Oswald Mathias Ungers war einer der bedeutendsten deutschen Architekturschaffenden der Nachkriegszeit. Neben seinen realisierten Projekten hat er sich insbesondere mit seinen konzeptuellen Entwürfen und theoretischen Überlegungen einen Namen gemacht. Diese Arbeit liefert eine neue Interpretation seines Werks, indem seine Texte und Projekte der 1960er- und 1970er-Jahre hinsichtlich seiner Idee der Großform betrachtet und analysiert werden. Bei dieser Untersuchung wird die historische Forschung mit Methoden der Entwurfsforschung verbunden, sodass die Ergebnisse auch für die Entwurfspraxis und -lehre anwendbar sind.
Die begriffsgeschichtliche Untersuchung der Idee der Großform liefert einen Überblick über die wichtigsten Aspekte des Großen in der Architektur – diese beziehen sich nicht immer auf maßstäbliche Ausdehnung – und belegt nicht nur, dass der Begriff der Großform schillernd und in sich widersprüchlich ist. Sie zeigt auch, wie es die gegenwärtige Praxis ist, den Terminus unnötig verkürzend ausschließlich zur Beschreibung großmaßstäblicher Gebäude zu verwenden. Die Analyse von Schlüsseltexten über die Großform, die Oswald Mathias Ungers in den 1960er-Jahren verfasst hat, sowie deren Verknüpfung mit Texten und Projekten seiner ZeitgenossInnen ermöglichen eine neue Lesart seiner Theorien.

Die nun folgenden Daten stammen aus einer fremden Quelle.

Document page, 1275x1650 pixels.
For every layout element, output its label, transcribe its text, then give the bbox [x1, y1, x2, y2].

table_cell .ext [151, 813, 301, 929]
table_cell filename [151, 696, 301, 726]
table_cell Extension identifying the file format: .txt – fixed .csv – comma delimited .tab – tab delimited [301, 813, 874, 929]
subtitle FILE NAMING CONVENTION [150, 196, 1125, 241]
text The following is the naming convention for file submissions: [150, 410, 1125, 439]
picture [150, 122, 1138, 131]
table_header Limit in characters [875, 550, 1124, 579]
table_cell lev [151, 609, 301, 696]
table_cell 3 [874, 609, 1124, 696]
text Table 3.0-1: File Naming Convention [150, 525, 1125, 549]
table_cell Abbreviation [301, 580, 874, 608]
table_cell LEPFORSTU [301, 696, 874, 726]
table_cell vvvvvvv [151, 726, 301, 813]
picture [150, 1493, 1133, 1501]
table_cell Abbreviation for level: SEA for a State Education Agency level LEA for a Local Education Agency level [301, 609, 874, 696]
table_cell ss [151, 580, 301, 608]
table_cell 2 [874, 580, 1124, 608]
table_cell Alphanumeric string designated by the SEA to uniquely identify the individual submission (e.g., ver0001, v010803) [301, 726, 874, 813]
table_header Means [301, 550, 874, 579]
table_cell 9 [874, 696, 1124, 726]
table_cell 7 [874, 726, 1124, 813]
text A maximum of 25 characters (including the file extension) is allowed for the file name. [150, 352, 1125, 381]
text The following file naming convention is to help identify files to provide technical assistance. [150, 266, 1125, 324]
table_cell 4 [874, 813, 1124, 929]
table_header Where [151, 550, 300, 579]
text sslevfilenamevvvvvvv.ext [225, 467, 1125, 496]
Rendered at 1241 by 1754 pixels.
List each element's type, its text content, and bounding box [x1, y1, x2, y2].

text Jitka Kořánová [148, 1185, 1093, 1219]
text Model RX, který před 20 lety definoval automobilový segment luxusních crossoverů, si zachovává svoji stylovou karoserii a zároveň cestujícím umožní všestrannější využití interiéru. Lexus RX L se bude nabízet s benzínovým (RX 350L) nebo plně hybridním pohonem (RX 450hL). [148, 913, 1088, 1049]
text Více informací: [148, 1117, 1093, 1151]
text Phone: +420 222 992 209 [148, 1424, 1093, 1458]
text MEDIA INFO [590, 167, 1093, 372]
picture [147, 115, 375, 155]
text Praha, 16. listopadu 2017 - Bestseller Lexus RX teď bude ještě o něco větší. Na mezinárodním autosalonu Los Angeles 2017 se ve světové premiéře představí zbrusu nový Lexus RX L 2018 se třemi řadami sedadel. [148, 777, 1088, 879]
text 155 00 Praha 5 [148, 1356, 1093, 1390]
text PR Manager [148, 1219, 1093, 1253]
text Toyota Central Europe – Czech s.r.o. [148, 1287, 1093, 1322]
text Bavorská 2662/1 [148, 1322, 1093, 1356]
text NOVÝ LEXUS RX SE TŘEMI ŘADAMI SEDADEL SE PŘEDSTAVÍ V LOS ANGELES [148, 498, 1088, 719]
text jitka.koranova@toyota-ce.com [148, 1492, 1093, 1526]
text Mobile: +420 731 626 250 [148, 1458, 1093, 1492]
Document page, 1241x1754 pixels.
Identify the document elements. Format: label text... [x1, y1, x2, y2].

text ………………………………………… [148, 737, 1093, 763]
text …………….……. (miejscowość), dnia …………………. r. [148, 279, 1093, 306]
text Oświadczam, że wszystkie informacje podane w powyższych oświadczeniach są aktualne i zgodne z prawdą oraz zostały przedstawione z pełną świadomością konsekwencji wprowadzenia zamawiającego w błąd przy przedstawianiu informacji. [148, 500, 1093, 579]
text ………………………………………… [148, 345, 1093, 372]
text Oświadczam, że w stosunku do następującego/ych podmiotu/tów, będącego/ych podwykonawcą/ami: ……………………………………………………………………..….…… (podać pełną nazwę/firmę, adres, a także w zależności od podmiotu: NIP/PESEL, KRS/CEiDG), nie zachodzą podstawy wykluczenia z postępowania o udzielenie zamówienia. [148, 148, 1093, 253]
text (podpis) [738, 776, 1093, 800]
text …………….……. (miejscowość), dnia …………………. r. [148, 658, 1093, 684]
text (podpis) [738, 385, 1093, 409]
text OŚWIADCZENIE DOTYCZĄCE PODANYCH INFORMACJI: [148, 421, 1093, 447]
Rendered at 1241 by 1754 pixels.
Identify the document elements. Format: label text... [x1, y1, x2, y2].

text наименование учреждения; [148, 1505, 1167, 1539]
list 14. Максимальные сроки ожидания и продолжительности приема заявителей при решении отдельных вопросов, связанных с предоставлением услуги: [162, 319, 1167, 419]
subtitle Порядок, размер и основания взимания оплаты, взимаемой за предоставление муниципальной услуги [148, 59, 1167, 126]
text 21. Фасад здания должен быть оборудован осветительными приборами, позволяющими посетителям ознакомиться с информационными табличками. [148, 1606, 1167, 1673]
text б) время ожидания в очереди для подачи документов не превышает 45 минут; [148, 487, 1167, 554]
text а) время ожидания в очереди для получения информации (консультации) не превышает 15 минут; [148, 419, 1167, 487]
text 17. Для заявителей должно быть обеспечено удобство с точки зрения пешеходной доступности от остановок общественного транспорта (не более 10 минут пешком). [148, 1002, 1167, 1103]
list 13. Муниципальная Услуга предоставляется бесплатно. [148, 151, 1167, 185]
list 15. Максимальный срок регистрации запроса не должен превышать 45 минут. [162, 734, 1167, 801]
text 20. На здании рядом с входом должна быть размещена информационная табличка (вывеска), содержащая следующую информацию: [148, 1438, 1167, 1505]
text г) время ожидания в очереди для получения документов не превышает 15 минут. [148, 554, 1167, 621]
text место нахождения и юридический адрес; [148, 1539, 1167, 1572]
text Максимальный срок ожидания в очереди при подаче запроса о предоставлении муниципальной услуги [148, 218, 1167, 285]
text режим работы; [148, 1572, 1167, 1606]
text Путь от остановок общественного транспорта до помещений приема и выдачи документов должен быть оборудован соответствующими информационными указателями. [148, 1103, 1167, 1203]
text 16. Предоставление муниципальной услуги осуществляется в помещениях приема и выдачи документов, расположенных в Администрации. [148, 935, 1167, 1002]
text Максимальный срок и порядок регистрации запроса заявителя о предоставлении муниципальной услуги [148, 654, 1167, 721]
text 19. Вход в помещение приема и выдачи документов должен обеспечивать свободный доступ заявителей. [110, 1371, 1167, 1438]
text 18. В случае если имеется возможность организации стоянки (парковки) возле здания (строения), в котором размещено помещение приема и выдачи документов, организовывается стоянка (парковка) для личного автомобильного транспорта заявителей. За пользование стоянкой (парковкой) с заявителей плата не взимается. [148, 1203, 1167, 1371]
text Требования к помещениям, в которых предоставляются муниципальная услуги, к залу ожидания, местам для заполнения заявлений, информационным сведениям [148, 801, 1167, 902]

Die Idee, die hinter dem Begriff der Großform steckt, wird somit präzisiert und ihre Bedeutung für Ungers als Werkzeug zum Entwerfen offengelegt.
Durch die Zerlegung der Idee der Großform bei Ungers in ihre konzeptuellen Einzelteile kann ihr mögliches Potential für ein heutiges Entwerfen und die Entwurfslehre aufgezeigt werden. Die Analyse ausgewählter Projekte Ungers’ veranschaulicht, wie sich die zuvor geschilderten theoretischen Konzepte konkret in seinen Entwürfen wiederfinden. Im Gegensatz zur bisher veröffentlichten Forschung wird dabei nicht chronologisch vorgegangen. Diese Arbeit betrachtet verschiedene Projekte anhand von Kategorien aus unterschiedlichen Zeitperioden, vergleicht sie und arbeitet Gemeinsamkeiten oder Unterschiede heraus.
Die Forschungsarbeit zeigt auf, welch großes Potential in der historischen Analyse für die gegenwärtige Architekturpraxis liegt. Indem der wage Begriff der Großform präzisiert wird, können Entwurfsinstrumente entwickelt werden, welche die Entscheidungsprozesse für das Entwerfen abseits von Beliebigkeit lenken können.